Scale how you feel from (0-10). 0 would indicate you feel calm and focused. 8, 9 or 10 would reflect the frustration building up inside.
We will now start to tap on the body’s acupressure points to help release that pressure.
Using your index and middle finger, lightly tap your karate chop point and repeat all the phrases below.
“Even though I am frustrated because I get easily distracted, I accept myself and how I feel.”
“Even though I have this fear of failure and my work not being good enough, I accept myself and how I feel.”
“Even though I have this fear of my work being criticized, I accept myself and how I feel.”
Repeat the reminder phrase below as you tap on the body’s acupressure points. Start with the top of your head and follow through the points. Lightly tap about five times on each point and don’t worry if you miss a point out, just focus on the words. Do the sequence twice.
“I am frustrated, I have this fear of failure and worry about my work being criticized.”
Take a deep breath and scale how you feel, has the number changed? You should feel a little calmer, less frustrated. To reduce the number, we’ll tap again introducing- ‘still’.
Using your index and middle finger, lightly tap your karate chop point and repeat all the phrases below.
“Even though I’m still frustrated because I get easily distracted, I accept myself and how I feel.”
“Even though I still have this fear of failure and my work not being good enough, I accept myself and how I feel.”
“Even though I still have this fear of my work being criticized, I accept myself and how I feel.”
Repeat the reminder phrase below as you tap on the body’s acupressure points.

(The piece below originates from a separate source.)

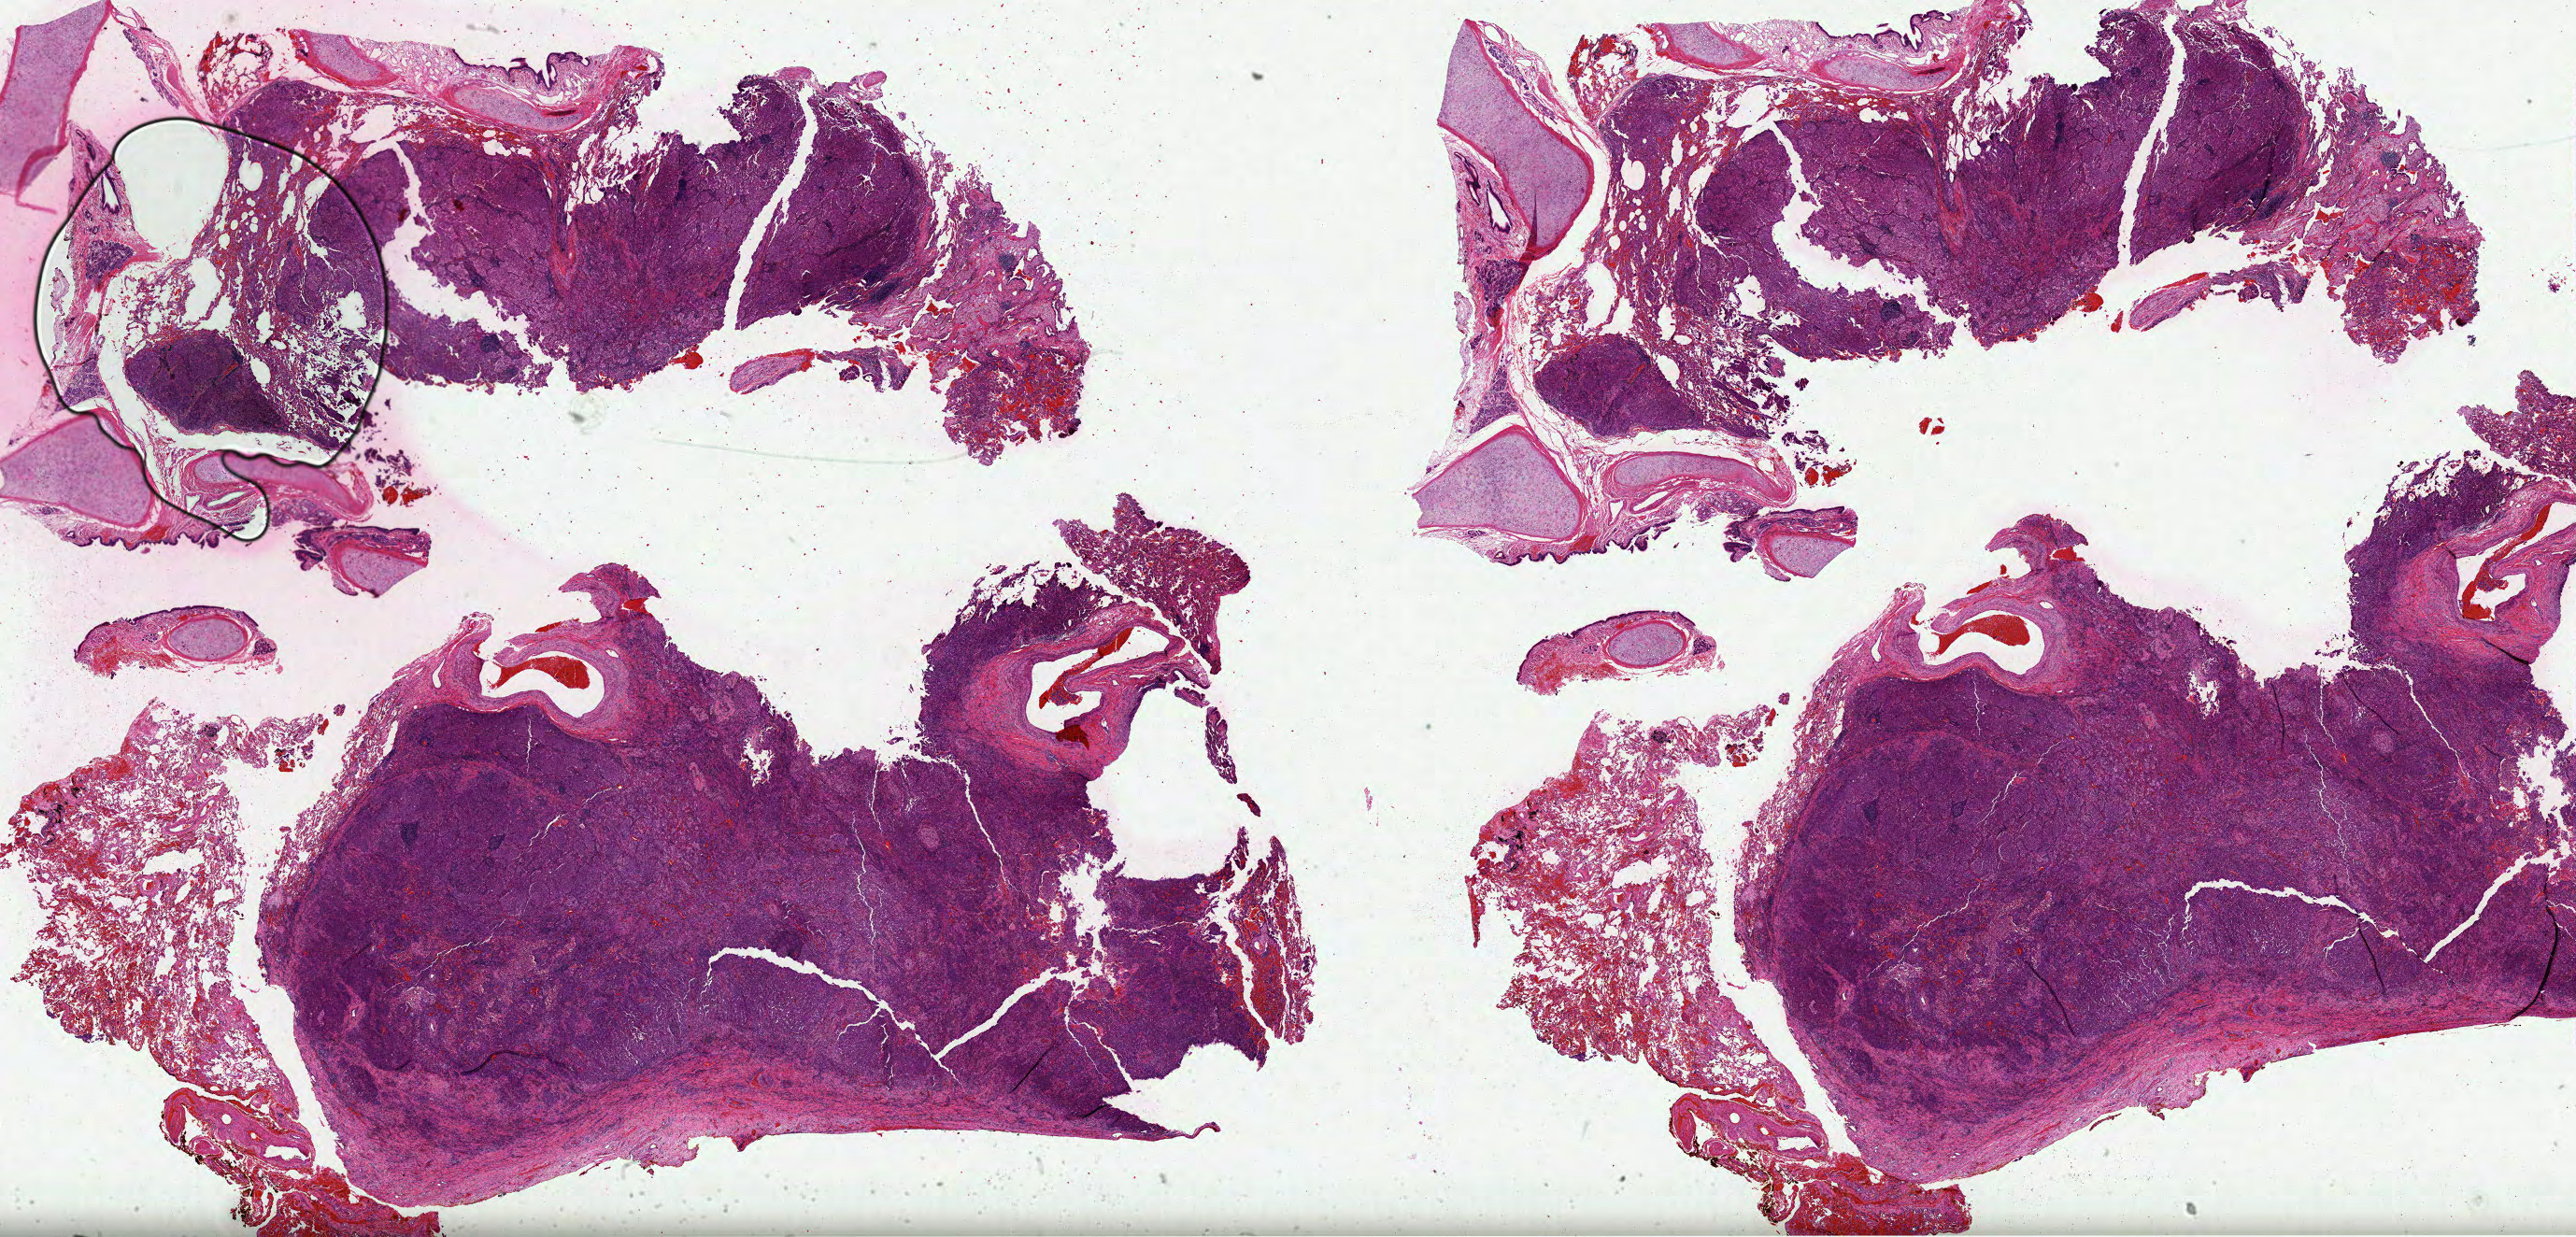
Digitized H&E-stained tissue section (whole slide) — shown as a low-resolution overview of the whole scanned area (about 44.5 x 21.4 mm), FFPE section, lung, primary tumour sample. Patient: male, age at initial diagnosis 82 years.
AJCC pathologic stage: IIIA. Histologic diagnosis: Papillary adenocarcinoma, NOS (upper lobe, lung).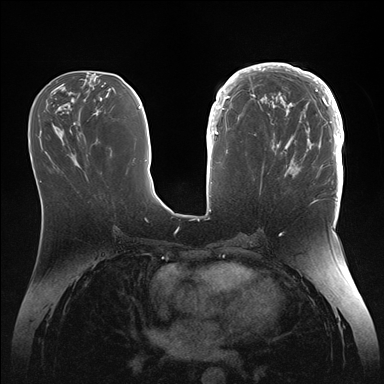
Breast MRI (dynamic contrast-enhanced), one axial slice. Slice 62 of 176 in the series (ordered by position). Dynamic contrast-enhanced series, time point 2 of 7 at this slice position (early post-contrast). 1.5 T. TE 1.5 ms, TR 4.1 ms. 1.1 mm slice thickness. 384 × 384 image matrix, field of view 340 × 340 mm. Female patient.
Structures marked on this image (semi-automatically segmented with operator editing):
- enhancing-tissue mask used for the functional tumour volume (all voxels passing the contrast-enhancement thresholds inside the analysis volume; usually the tumour): bounding box <246,64,344,186> (left, top, right, bottom; pixels)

Do the sequence twice.
“I am still frustrated, I have still have this fear of failure and worry about my work being criticized.”
Take a deep breath and scale your level of frustration and worry. It’s common after a few rounds of tapping to feel calmer more relaxed, so now we introduce some positive.

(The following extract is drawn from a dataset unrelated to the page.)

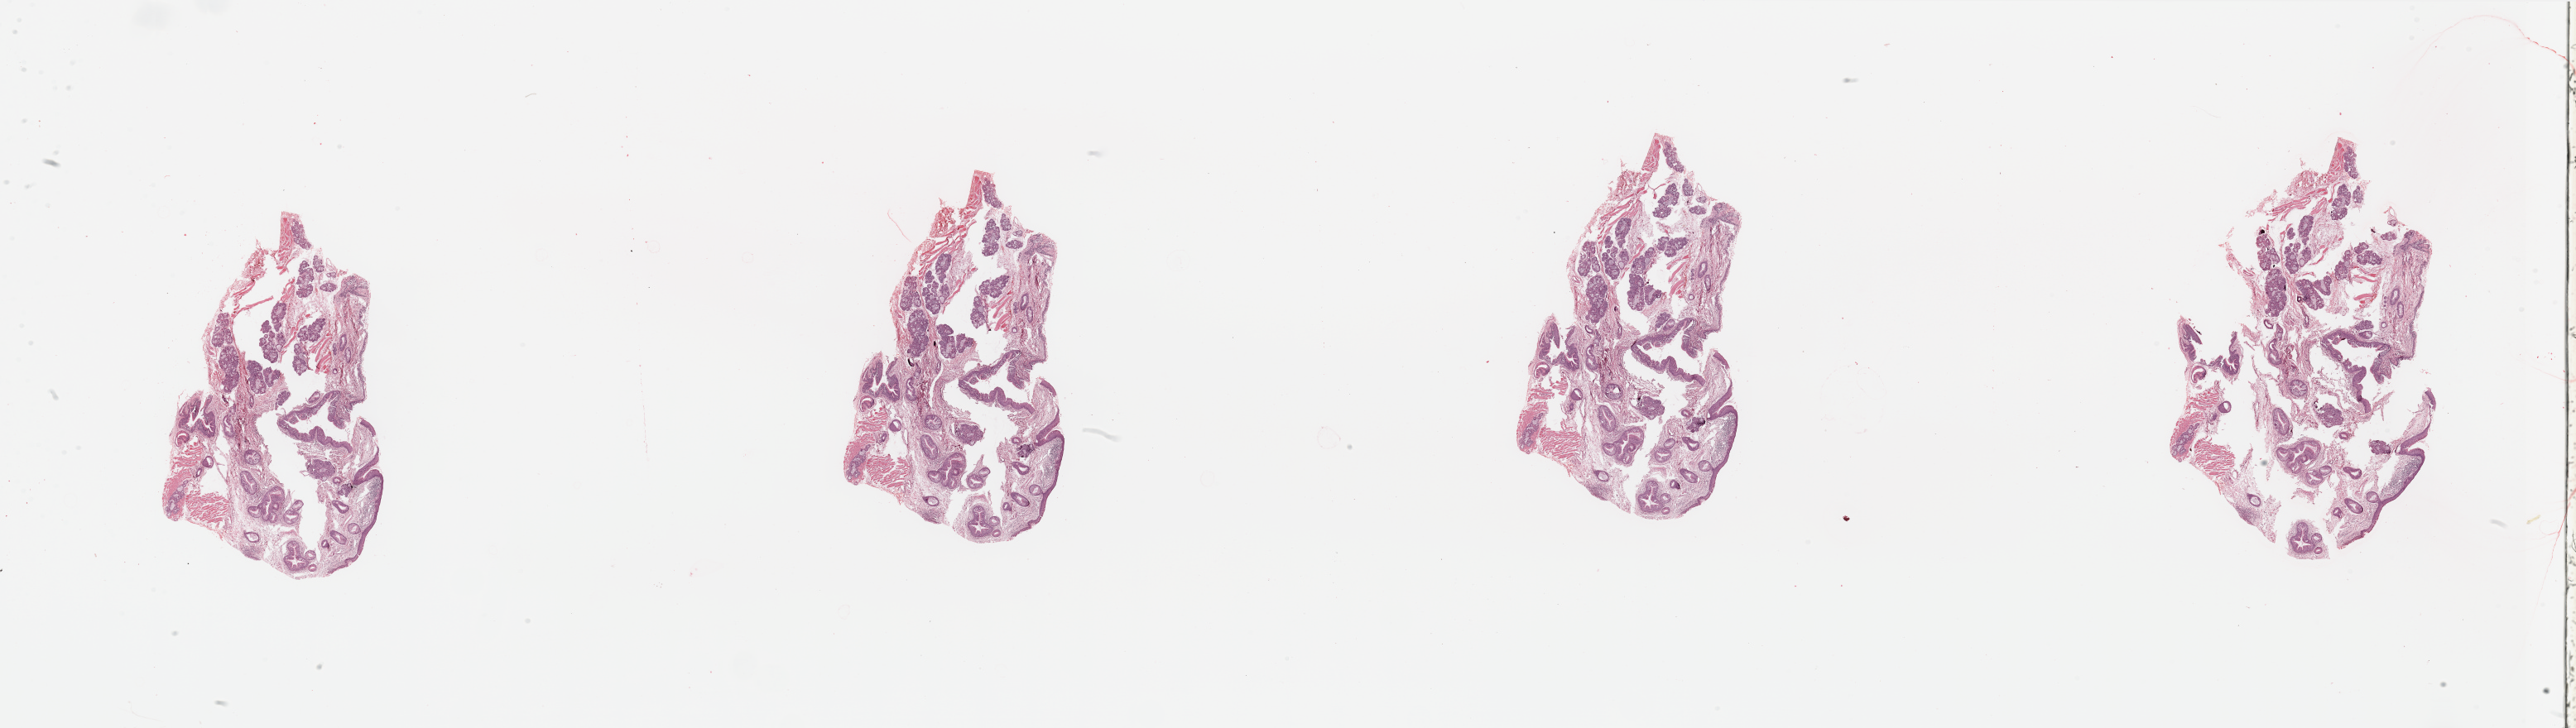
Digitized H&E-stained tissue section (whole slide) — a low-resolution overview of the entire scanned area, about 49.2 x 13.9 mm (from a 20x scan). Normal (non-tumour) tissue sample, sampled site: larynx. Male, 81 y/o.
• this section: normal (non-tumour) tissue from the same patient
• patient diagnosis: Squamous cell carcinoma, NOS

Using your index and middle finger, lightly tap your karate chop point and repeat all the phrases below.
“Even though I’m still frustrated because I get easily distracted. What if starting my work could be easy?”

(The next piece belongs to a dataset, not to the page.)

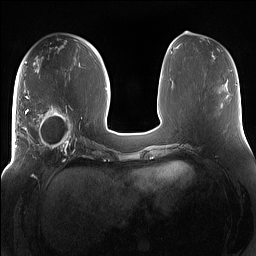
Breast MRI (dynamic contrast-enhanced), one axial slice. Slice 64 of 160 in the series (ordered by position). Dynamic contrast-enhanced series, time point 2 of 7 at this slice position (early post-contrast). 1.5 T. TE 1.4 ms, TR 5 ms. 256 × 256 image matrix, field of view 380 × 380 mm. Female patient.
Annotated regions visible in this slice (semi-automatic segmentation, software-assisted and operator-edited):
- enhancing-tissue mask used for the functional tumour volume (all voxels passing the contrast-enhancement thresholds inside the analysis volume; usually the tumour): bounding box (x1, y1, x2, y2) in pixels: (15, 95, 85, 158)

“Even though I still have this fear of failure and my work not being good enough. What if I could be free of those feelings as they’re not helping?”
“Even though I still have this fear of my work being criticized. What if I choose to trust myself, just do the work and be content that I have just done my best?”
Repeat the reminder phrase below as you tap on the body’s acupressure points. Do the sequence twice.
“What if starting my work could be easy?”
“What if I could be free of those fears as they’re not helping?”
“What if I choose to trust myself, just do the work and be content that I have done my best?”
Take a deep breath, scale again how you feel. Can you feel any tension in your body? With your mind clearer we will tap again just on the positive, using the wonderful ‘I choose’.
Using your index and middle finger, lightly tap your karate chop point and repeat the phrase below three times.
“I choose to release the fear of failure and being criticised. Focus on just making a start and getting on with my work. Take small steps, enjoy the feeling of making progress. I choose to be open to finding a different way of working, embrace being organised, optimistic and enjoy the wonderful feeling of being in control.”
Repeat the reminder phrase below as you tap on the body’s acupressure points. Do the sequence twice.
“I choose to release the fear of failure and being criticised. Focus on just making a start and getting on with my work. Take small steps, enjoy the feeling of making progress. I choose to be open to finding a different way of working, embrace being organised, optimistic and enjoy the wonderful feeling of being in control.”
Take a deep breath. How do you feel? By now you should feel calmer. Also, it’s common for that pressure to be replaced with a feeling of optimism and wanting to get on with your work.
Many students feel procrastination is a difficult habit to break. EFT is remarkable at removing those stubborn emotional blocks that get in the way of you moving forward.